SOURCE PASSAGE ::

----------------------------------------

Deutsche Bank starts offloading Russian clients to VTB

Deutsche Bank starts offloading Russian clients to VTB
Deutsche Bank in Moscow said to transferring custodian business. / Photo by Deutsche Bank
By Jason Corcoran in Moscow April 7, 2016

Deutsche Bank is transferring its Russian custody clients to VTB, six months after a trading scandal forced it to close its investment bank in Moscow, bne IntelliNews can reveal.

The beleaguered German lender said on September 18 it was closing its corporate banking & securities business unit after a probe by domestic and international regulators into alleged money laundering. At the time, Deutsche said its local custody business would be discontinued, without saying what would happen to its many corporate clients.

Letters to companies about the start of transfer of the local custodian business to VTB were received in late March week, corporate sources told bne IntelliNews.

Deutsche, whose ties with Russia stretch back 134 years, established custody operations in 1998 servicing both local and international clients. It is understood the bank will still manage the depositary receipt programmes, which are held in London and New York.

A Deutsche Bank spokeswoman in Moscow declined to comment. A VTB spokeswoman said it was "incorrect" to say a deal had been struck with Deutsche Bank to buy the business.  

Custody and fund administration can be a relatively low-margin business for investment banks so it seems likely the business and clients are being transferred without payment.

----------------------------------------

DATA EXTRACT ::
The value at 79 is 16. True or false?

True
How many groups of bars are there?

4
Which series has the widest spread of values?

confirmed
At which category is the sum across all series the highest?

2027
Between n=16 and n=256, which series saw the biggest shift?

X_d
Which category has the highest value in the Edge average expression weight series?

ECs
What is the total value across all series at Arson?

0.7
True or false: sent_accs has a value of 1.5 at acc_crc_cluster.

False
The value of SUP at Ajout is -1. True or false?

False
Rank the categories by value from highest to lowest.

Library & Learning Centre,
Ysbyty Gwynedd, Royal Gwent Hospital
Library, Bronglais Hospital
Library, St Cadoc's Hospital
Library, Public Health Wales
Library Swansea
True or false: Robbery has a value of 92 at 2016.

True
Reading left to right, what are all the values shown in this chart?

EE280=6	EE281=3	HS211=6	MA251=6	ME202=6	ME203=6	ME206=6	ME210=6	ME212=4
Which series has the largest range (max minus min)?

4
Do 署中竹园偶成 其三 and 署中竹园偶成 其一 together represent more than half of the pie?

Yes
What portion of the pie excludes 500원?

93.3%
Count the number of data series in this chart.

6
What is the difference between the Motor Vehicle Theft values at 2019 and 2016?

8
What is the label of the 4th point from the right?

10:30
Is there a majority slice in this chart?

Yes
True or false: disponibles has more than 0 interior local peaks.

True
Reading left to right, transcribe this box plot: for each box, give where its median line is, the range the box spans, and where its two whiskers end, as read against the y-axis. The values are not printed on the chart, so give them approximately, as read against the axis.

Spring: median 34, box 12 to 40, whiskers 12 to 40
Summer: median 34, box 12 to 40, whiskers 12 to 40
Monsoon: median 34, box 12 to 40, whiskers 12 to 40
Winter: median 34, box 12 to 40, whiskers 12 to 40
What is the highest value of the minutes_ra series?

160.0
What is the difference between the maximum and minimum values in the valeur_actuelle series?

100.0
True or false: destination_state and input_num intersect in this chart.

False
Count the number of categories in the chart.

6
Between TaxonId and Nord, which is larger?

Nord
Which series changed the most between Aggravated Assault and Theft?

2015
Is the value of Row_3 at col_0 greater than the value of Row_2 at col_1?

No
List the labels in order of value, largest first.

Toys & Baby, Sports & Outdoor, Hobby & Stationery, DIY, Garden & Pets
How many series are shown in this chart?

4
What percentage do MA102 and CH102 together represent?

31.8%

----------------------------------------

TO DO ::
**a)** Using the Deutsche Bank article, explain why it seems likely that the custody business and clients are going to VTB without payment.
**b)** Transcribe from the Deutsche Bank article the passage that begins at the words "The beleaguered German" and stops after "and New York.".
The material after the article comes from a separate source.

WRITTEN RESPONSES ::
**a)** The article says that custody and fund administration can be a relatively low-margin business for investment banks. For that reason, it seems likely that the business and clients are being transferred without payment.

**b)**
The beleaguered German lender said on September 18 it was closing its corporate banking & securities business unit after a probe by domestic and international regulators into alleged money laundering. At the time, Deutsche said its local custody business would be discontinued, without saying what would happen to its many corporate clients.

Letters to companies about the start of transfer of the local custodian business to VTB were received in late March week, corporate sources told bne IntelliNews.

Deutsche, whose ties with Russia stretch back 134 years, established custody operations in 1998 servicing both local and international clients. It is understood the bank will still manage the depositary receipt programmes, which are held in London and New York.